En décembre 2018, un premier satellite CSO a été lancé par la France. (Photo: cnes)
Le patron du Service de renseignement de la Confédération (SRC), Jean-Philippe Gaudin, aimerait bien que la Suisse s'engage dans un programme de satellite militaire français. Il s'agit de prendre une participation dans le programme «Composante Spatiale Optique» (CSO) afin de bénéficier de la force de la surveillance française et de son expertise, explique le Tages-Anzeiger dans son édition du jeudi 14 février.
Le chef du SRC a soumis ses projets à Guy Parmelin en 2018, alors que le conseiller fédéral vaudois était encore à la tête du Département fédéral de la défense de la protection de la population et des sports (DDPS). Jean-Philippe Gaudin connaît bien le dossier puisqu'avant d'être nommé à la tête du SRC, il dirigeait le service de renseignement de l'armée, le SRA.
15 photos en haute résolution par jour
L'homme fort du SRC a donc proposé de prendre une participation de 2% des capacités du CSO, qui lui garantirait 15 photos en haute résolution par jour. Coût de l'opération: 56 millions d'euros (63 millions de francs) auxquels doivent s'ajouter des frais d'exploitation annuels de 1,3 million d'euros.
But de l’opération: débusquer et identifier depuis l’espace des équipements militaires tels que navires, avions ou chars et évaluer la présence d’installations militaires dans le monde entier, selon les documents de l’administration fédérale. Le système CSO, qui sera pleinement opérationnel en 2021, devrait permettre de prendre des clichés d’une précision sans précédent.
Les services suisses devraient également s'équiper en matériel informatique compatible pour un montant de 4,5 millions de francs. La facture calculée par le DDPS se monte en tout à 84 millions d'euros pour les dix prochaines années.
Des risques pour la neutralité helvétique
Le projet se heurte néanmoins à des soucis juridiques qui ont retardé toute réponse officielle. La Direction du droit international du Département des affaires étrangères (DFAE) s'inquiète sous la plume de sa directrice Corinne Cicéron Bühler des conséquences pour la neutralité helvétique. Des considérations qui ont fait réfléchir le DDPS à deux fois.
La prise de position de la Direction du droit international à la fin août 2018 souligne que la Suisse peut s'engager dans un programme de coopération militaire mais uniquement sous certaines conditions. Si l'acquisition de satellites ne pose aucun problème, il n'en va pas de même pour des paiements réguliers. Ces derniers deviennent problématiques si la France agit dans un contexte de guerre ou hors du cadre d'un mandat de l'ONU.

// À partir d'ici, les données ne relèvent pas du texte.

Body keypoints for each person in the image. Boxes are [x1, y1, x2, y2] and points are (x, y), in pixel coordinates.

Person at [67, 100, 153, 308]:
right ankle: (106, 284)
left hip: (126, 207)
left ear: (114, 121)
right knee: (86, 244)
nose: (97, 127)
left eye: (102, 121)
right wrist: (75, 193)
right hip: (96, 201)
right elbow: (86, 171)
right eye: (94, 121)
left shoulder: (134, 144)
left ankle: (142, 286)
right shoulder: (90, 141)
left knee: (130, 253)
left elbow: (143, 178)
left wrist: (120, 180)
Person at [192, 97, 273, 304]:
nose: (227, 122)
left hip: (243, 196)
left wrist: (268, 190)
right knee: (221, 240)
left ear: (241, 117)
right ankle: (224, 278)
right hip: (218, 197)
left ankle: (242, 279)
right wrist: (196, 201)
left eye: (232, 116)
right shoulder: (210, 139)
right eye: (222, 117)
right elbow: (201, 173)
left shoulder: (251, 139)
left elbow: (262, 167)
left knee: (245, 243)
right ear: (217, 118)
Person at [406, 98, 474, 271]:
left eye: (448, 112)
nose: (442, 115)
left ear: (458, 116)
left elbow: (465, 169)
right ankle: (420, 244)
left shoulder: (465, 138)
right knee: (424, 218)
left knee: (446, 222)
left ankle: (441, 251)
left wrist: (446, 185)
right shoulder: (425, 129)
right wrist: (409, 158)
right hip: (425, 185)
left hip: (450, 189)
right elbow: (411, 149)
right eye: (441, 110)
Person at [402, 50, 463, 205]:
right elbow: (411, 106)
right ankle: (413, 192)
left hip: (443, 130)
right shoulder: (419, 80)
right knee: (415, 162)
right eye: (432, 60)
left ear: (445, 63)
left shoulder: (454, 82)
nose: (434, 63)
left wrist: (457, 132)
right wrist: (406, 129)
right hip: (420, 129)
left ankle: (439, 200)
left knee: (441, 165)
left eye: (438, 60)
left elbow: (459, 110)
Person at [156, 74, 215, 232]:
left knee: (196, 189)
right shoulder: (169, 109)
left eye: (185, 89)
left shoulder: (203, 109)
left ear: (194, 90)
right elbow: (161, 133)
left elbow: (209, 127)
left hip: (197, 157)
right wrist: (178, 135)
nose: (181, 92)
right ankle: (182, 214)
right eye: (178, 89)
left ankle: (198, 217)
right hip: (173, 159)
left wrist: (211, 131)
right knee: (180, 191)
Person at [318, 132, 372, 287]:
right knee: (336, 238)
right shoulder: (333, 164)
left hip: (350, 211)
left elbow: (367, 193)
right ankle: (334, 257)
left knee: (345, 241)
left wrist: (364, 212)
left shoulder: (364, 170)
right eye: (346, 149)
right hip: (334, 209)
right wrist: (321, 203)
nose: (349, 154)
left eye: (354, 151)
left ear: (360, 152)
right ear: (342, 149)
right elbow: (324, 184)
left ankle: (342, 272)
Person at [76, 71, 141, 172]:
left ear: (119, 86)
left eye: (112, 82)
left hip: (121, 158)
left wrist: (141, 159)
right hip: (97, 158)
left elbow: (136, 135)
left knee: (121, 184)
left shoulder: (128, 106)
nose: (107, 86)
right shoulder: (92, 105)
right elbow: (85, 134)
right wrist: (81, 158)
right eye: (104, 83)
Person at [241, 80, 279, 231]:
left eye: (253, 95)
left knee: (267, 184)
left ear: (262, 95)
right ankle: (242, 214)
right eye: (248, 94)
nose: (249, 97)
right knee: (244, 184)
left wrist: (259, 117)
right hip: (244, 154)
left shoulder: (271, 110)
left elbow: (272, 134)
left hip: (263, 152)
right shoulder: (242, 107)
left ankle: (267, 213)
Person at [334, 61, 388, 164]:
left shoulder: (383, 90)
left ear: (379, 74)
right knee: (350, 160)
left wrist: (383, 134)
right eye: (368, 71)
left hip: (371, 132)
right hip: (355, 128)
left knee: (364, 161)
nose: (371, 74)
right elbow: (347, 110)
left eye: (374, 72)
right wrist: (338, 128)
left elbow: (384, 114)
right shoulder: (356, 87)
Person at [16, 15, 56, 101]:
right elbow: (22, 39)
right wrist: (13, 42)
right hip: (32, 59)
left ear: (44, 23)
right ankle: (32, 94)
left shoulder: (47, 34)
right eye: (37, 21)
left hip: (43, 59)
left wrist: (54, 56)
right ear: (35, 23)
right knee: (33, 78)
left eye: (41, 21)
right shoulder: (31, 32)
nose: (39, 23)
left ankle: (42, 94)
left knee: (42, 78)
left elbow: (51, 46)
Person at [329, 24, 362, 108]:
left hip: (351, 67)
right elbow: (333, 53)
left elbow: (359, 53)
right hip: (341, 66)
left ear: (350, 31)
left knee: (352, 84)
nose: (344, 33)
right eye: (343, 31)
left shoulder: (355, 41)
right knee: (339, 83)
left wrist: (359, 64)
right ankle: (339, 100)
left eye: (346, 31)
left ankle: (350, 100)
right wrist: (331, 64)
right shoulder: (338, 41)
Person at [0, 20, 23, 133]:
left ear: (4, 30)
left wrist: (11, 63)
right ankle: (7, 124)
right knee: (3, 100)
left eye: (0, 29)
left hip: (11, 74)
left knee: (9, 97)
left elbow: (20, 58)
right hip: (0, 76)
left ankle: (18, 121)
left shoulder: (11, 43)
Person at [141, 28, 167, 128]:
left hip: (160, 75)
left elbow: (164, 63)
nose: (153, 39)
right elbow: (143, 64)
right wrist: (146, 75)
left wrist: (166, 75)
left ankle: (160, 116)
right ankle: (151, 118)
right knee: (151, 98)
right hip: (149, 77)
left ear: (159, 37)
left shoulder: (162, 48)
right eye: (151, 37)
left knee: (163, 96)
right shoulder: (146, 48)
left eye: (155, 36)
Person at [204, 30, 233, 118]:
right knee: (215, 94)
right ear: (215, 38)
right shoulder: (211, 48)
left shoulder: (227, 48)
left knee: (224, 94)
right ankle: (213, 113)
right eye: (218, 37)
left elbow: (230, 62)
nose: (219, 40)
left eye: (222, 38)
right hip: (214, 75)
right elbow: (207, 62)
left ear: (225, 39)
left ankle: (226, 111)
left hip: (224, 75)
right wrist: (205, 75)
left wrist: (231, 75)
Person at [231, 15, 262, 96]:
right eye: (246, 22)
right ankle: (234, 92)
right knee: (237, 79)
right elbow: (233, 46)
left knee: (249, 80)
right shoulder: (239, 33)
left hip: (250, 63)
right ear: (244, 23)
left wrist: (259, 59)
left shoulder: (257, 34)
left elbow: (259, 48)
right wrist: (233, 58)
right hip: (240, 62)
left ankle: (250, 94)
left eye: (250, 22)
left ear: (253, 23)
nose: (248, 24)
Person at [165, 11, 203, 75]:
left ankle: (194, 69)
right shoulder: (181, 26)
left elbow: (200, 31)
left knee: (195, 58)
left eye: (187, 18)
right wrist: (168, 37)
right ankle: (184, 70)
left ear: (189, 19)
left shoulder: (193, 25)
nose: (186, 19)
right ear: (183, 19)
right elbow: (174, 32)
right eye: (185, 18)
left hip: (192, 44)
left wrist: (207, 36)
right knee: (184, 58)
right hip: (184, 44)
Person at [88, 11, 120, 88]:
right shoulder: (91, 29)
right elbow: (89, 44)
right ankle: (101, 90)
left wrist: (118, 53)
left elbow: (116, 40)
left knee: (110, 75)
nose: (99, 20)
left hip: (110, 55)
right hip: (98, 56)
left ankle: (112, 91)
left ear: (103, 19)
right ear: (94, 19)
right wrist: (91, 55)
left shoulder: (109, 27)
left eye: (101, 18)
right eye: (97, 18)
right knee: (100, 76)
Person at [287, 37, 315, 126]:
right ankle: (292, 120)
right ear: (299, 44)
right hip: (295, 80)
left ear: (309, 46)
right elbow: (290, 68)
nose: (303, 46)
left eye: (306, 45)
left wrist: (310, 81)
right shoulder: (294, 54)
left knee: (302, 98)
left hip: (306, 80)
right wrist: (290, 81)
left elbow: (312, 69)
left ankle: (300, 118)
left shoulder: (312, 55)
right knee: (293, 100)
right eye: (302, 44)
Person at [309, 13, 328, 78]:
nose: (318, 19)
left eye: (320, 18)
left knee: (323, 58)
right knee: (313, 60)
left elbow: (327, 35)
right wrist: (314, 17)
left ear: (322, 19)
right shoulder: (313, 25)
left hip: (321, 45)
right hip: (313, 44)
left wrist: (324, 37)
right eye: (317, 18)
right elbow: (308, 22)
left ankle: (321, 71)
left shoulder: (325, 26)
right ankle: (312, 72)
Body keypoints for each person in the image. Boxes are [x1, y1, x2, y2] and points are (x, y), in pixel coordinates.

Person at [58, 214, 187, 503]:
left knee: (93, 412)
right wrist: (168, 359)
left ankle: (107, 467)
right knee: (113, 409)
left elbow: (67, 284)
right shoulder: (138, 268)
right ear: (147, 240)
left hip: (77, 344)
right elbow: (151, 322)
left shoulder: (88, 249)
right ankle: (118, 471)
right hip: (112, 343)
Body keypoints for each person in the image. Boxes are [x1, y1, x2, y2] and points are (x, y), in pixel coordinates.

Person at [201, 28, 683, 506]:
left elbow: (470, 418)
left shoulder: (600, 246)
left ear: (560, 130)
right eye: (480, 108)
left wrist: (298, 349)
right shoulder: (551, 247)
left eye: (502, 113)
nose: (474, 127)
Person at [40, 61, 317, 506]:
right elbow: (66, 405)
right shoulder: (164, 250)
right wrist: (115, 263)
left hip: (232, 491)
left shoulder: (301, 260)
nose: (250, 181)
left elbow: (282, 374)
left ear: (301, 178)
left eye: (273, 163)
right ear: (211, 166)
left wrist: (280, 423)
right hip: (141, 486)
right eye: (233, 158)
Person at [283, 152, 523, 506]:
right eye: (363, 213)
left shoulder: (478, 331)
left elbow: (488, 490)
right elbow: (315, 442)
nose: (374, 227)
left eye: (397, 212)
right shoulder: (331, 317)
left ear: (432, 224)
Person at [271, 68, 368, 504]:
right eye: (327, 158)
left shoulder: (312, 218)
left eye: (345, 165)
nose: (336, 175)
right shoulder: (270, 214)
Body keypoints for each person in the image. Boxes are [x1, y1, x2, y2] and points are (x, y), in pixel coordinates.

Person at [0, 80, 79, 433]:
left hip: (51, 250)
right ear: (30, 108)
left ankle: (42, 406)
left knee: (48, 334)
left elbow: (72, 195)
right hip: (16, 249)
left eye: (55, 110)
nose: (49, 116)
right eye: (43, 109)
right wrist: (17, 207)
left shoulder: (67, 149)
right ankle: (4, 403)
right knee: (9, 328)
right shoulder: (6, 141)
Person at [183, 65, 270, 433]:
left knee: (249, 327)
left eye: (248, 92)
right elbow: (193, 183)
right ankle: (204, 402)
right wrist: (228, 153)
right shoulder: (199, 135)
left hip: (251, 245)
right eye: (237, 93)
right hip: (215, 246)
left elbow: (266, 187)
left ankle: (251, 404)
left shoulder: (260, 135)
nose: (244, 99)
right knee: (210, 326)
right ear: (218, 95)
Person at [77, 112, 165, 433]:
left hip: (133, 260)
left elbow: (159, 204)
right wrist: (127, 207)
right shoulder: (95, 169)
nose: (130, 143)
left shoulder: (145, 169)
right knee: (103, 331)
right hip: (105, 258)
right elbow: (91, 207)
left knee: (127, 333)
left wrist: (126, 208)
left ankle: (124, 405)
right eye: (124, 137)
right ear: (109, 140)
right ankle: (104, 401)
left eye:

La patate chaude pour Viola Amherd
«La participation financière considérable à un système militaire français pourrait être perçue par la communauté internationale comme inconciliable avec le statut de neutralité permanente de la Suisse», écrit Corinne Cicéron Bühler. Et d'ajouter que cela pourrait avoir des «conséquences directes sur la sécurité et l'indépendance de la Suisse».
La directrice propose donc de répartir le paiement unique de 56 millions d'euros en dix annualités de 5,6 millions d'euros. «Plus les contributions de la Suisse à CSO sont modestes, moins elles sont perçues par la communauté internationale comme un soutien substantiel à un système militaire français», explique-t-elle.
Le dossier est désormais entre les mains de Viola Amherd, qui a repris les rênes du DDPS à Guy Parmelin. Ses services soulignent que «jusqu'à présent, aucune décision n'a été prise en faveur d'une quelconque participation» et que «la participation à de tels programmes doit être approuvée par le Parlement». Qui sera extrêmement sensible à la question de la neutralité helvétique.